WHAT IS NEEDED. Please retype all of the records below word for word, leaving out any pictures.

[Collected data]
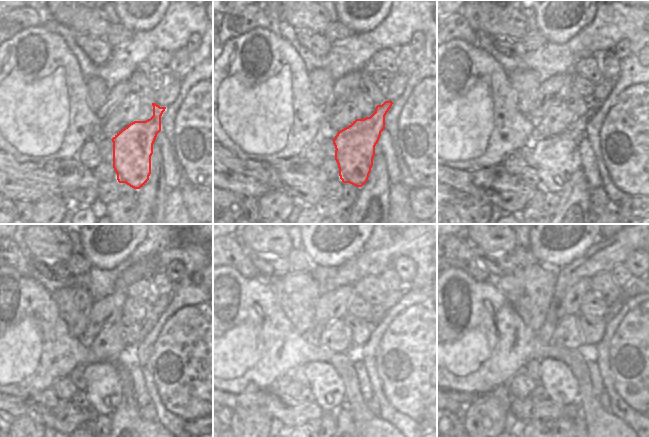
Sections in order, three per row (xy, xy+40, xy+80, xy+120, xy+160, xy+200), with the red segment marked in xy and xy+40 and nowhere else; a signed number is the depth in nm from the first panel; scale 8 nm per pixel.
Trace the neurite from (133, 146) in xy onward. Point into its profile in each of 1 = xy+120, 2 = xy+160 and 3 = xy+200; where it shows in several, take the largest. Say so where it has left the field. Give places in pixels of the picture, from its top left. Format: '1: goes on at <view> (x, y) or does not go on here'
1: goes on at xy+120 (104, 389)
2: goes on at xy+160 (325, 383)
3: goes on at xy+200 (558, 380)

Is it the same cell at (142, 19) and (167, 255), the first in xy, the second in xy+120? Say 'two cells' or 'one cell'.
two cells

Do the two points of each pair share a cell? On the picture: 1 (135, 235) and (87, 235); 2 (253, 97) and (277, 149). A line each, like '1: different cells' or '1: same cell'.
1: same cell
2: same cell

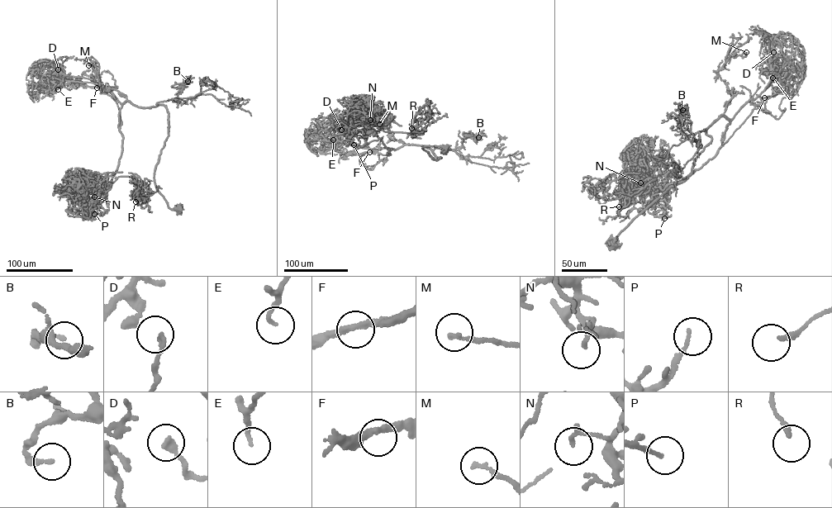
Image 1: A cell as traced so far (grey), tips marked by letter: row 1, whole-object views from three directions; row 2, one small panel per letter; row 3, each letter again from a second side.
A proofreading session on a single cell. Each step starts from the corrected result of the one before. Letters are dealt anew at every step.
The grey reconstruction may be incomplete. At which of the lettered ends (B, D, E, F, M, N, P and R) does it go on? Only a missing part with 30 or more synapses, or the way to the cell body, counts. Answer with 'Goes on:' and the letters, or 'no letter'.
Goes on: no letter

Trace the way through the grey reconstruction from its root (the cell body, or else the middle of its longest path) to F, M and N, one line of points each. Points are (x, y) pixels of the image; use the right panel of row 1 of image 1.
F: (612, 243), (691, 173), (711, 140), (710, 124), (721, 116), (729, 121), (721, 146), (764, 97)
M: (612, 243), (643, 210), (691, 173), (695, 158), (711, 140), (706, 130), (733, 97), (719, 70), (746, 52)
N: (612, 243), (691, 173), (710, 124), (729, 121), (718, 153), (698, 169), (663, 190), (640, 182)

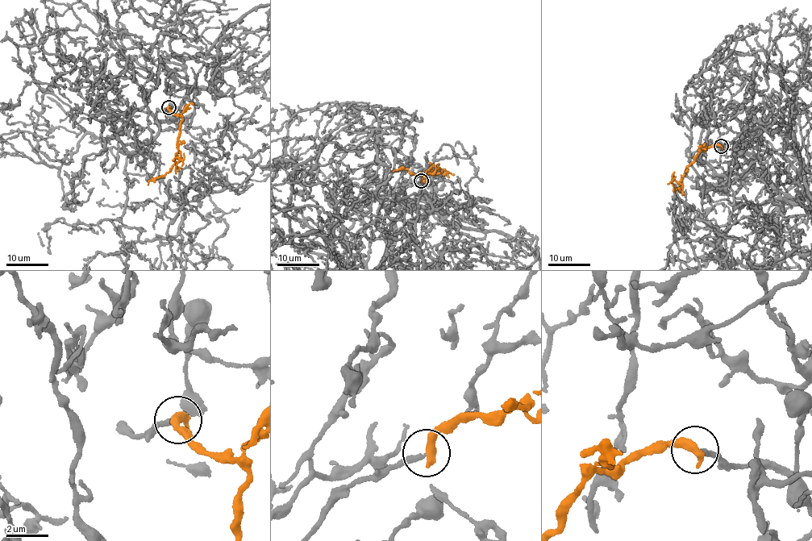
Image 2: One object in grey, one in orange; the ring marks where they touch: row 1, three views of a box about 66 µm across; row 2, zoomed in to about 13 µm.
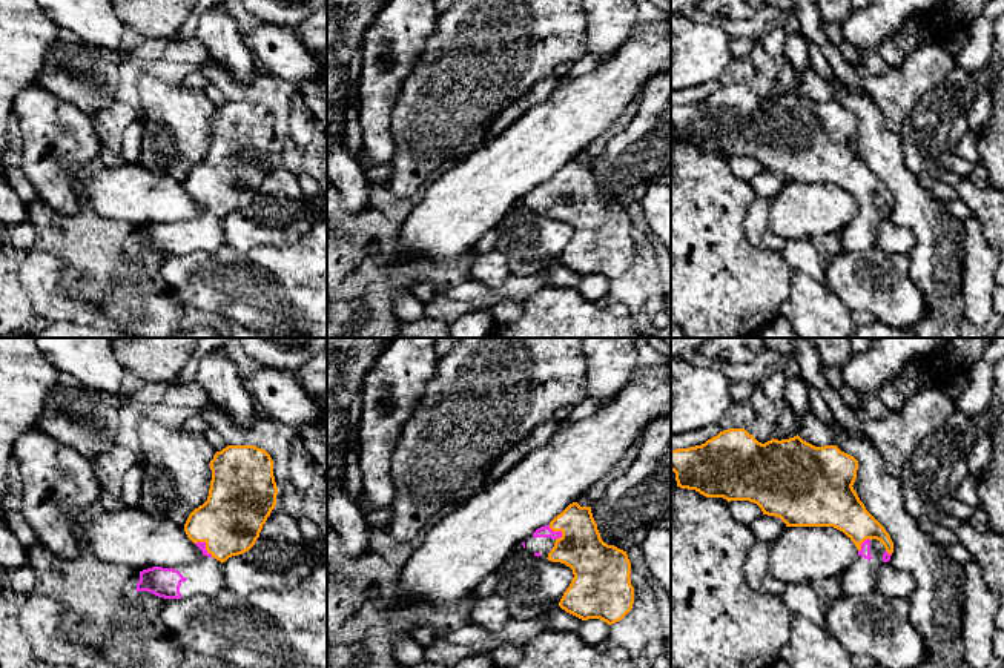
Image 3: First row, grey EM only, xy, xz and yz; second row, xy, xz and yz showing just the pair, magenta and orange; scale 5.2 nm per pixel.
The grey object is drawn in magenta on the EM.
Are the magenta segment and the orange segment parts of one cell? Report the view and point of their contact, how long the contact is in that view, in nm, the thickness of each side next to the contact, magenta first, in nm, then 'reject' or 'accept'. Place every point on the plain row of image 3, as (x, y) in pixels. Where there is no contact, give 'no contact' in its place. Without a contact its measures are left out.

SOLUTION BELOW.
Sections in order, three per row (xy, xy+40, xy+80, xy+120, xy+160, xy+200), with the red segment marked in xy and xy+40 and nowhere else; a signed number is the depth in nm from the first panel; scale 8 nm per pixel.
Trace the neurite from (133, 146) in xy onward. Point into its profile in each of 1 = xy+120, 2 = xy+160 and 3 = xy+200; where it shows in several, take the largest. Say so where it has left the field. Give places in pixels of the picture, from its top left. Format: '1: goes on at <view> (x, y) or does not go on here'
1: goes on at xy+120 (104, 389)
2: goes on at xy+160 (325, 383)
3: goes on at xy+200 (558, 380)

Is it the same cell at (142, 19) and (167, 255), the first in xy, the second in xy+120? Say 'two cells' or 'one cell'.
two cells

Do the two points of each pair share a cell? On the picture: 1 (135, 235) and (87, 235); 2 (253, 97) and (277, 149). A line each, like '1: different cells' or '1: same cell'.
1: same cell
2: same cell

Image 1: A cell as traced so far (grey), tips marked by letter: row 1, whole-object views from three directions; row 2, one small panel per letter; row 3, each letter again from a second side.
A proofreading session on a single cell. Each step starts from the corrected result of the one before. Letters are dealt anew at every step.
The grey reconstruction may be incomplete. At which of the lettered ends (B, D, E, F, M, N, P and R) does it go on? Only a missing part with 30 or more synapses, or the way to the cell body, counts. Answer with 'Goes on:' and the letters, or 'no letter'.
Goes on: no letter

Trace the way through the grey reconstruction from its root (the cell body, or else the middle of its longest path) to F, M and N, one line of points each. Points are (x, y) pixels of the image; use the right panel of row 1 of image 1.
F: (612, 243), (691, 173), (711, 140), (710, 124), (721, 116), (729, 121), (721, 146), (764, 97)
M: (612, 243), (643, 210), (691, 173), (695, 158), (711, 140), (706, 130), (733, 97), (719, 70), (746, 52)
N: (612, 243), (691, 173), (710, 124), (729, 121), (718, 153), (698, 169), (663, 190), (640, 182)

Image 2: One object in grey, one in orange; the ring marks where they touch: row 1, three views of a box about 66 µm across; row 2, zoomed in to about 13 µm.
Image 3: First row, grey EM only, xy, xz and yz; second row, xy, xz and yz showing just the pair, magenta and orange; scale 5.2 nm per pixel.
The grey object is drawn in magenta on the EM.
Are the magenta segment and the orange segment parts of one cell? Report the view and point of their contact, how long the contact is in that view, in nm, the thickness of each side next to the contact, magenta first, in nm, then 'reject' or 'accept'. Place every point on the plain row of image 3, as (x, y) in pixels. Where there is no contact, give 'no contact' in its place. Without a contact its measures are left out.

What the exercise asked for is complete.